Magnus Martens’ There’s Something In The Barn is set in the serenity of Norway at Christmas. The Nordheims, led by father Bill (Martin Starr), relocate from America to an idyllic Norwegian village, but struggle to fit in. They are obnoxiously American, with their big Christmas displays and loud parties, but the family’s son Lucas (Townes Bunner) finds an elf in their barn and befriends it. Lucas warns his family that there are strict rules to follow or the elves will be angry, but does his family listen? Obviously not, or There’s Something In The Barn would be much shorter and really dull. 

Martens’ film is like if Gremlins and Unwelcome had a child and taught it comedy from the fifth Scary Movie. The film is arguably at its best when it leans into poking fun at the Americans or when it lets loose with the gore. Unfortunately, these moments are buried beneath a lot of bits that aren’t funny or scary enough to be entertaining. 
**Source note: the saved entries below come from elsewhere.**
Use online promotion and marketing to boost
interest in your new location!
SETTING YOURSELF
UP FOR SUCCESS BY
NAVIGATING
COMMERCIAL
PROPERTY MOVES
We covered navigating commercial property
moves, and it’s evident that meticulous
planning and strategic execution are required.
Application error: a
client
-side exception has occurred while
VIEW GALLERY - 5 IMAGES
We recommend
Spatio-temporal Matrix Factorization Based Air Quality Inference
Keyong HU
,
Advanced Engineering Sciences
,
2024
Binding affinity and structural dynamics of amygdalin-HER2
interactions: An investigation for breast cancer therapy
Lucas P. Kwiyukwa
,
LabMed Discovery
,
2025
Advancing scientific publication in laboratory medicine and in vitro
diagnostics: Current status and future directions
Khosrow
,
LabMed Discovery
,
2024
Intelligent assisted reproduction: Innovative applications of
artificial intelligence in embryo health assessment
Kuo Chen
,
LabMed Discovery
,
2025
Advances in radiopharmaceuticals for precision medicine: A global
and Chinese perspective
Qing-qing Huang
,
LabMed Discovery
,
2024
From the very beginning, Martens sets the film up as an epic man-vs-nature tale, but never delivers on that promise fully. The family stupidly disturb a baby moose and its large, very angry daddy moose, nearly getting themselves killed, and are told by a local police officer that in Norway they “learn early that if you mess with nature, nature will come back right at you and punch you in the faces”. No, that’s not a typo, she says “faces” because obviously these Norwegians, famously lax with their language skills, don’t speak very good English. Despite the juicy themes running through the film, Martens or his writer Alexander Kirkwood Brown don’t actually manage to find any new insights about them.  

About half-way into the film, I began to notice that I was firmly Team Elf, and was hoping they would slaughter these Americans in some horrible, bloody way sooner rather than later. There’s Something In The Barn makes it difficult to root for the family, who seem very committed to being the worst people on Earth, but Martens also makes you wait for the gore and carnage. When it comes, it is undeniably satisfying, but by then, the film has overstayed its welcome and our patience has worn thin. 
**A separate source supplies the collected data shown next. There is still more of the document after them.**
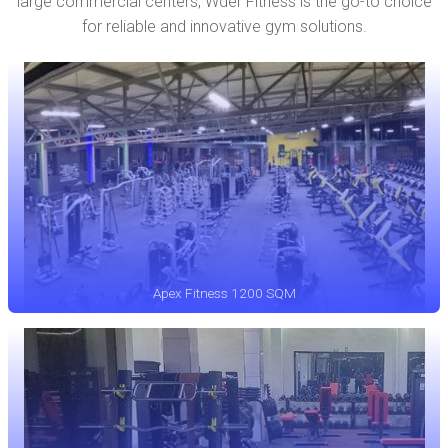
large commercial centers, Wder Fitness is the go-to choice
for reliable and innovative gym solutions.
Apex Fitness 1200 SQM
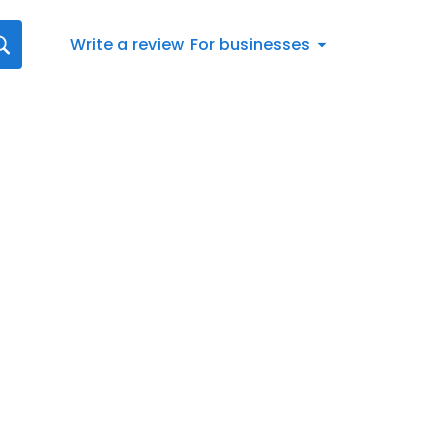
Write a review
For businesses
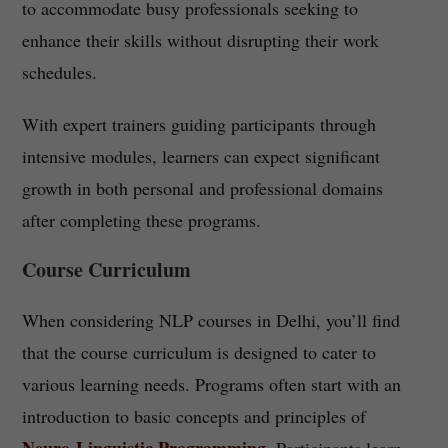
to accommodate busy professionals seeking to
enhance their skills without disrupting their work
schedules.
With expert trainers guiding participants through
intensive modules, learners can expect significant
growth in both personal and professional domains
after completing these programs.
Course Curriculum
When considering NLP courses in Delhi, you’ll find
that the course curriculum is designed to cater to
various learning needs. Programs often start with an
introduction to basic concepts and principles of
Where Unwelcome managed to make the goblins (or, technically, Red Caps) thoroughly menacing, There’s Something In The Barn never manages to convince us these wrinkly old men are an actual threat to anyone. It seems that one swift kick would send them flying into the nearest fjord, but we’re still expected to believe they’re able to fool and massacre the thinly written characters. 
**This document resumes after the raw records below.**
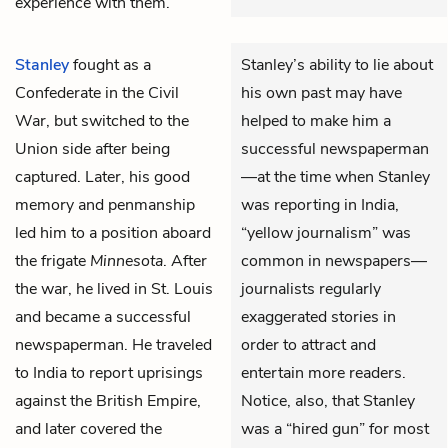
experience with them.
Stanley
fought as a
Stanley’s ability to lie about
Confederate in the Civil
his own past may have
War, but switched to the
helped to make him a
Union side after being
successful newspaperman
captured. Later, his good
—at the time when Stanley
memory and penmanship
was reporting in India,
led him to a position aboard
“yellow journalism” was
the frigate
Minnesota
. After
common in newspapers—
the war, he lived in St. Louis
journalists regularly
and became a successful
exaggerated stories in
newspaperman. He traveled
order to attract and
to India to report uprisings
entertain more readers.
against the British Empire,
Notice, also, that Stanley
and later covered the
was a “hired gun” for most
There's something in the barn martin starr
Credit: Vertigo Releasing

Perhaps the best running joke in the film is the Norwegians’ assumption that Americans are a bit too gun-friendly. “This is not America, we don’t run around and shoot people in their faces and knees all the time,” one character notes. While most jokes only manage to induce a light chuckle, the gun jokes, of which there are plenty, are the cream of the crop. We’ll let you decide what that tells you about There’s Something In The Barn as a whole. 

Ultimately, There’s Something In The Barn fails to be a proper comedy or a horror, landing awkwardly somewhere in between the two genres. The scares come far too late and the jokes lack punch, but the final half hour is rather gleeful with the over-the-top carnage. It’s just too little, too late. 

There’s Something In The Barn is in cinemas 1 December.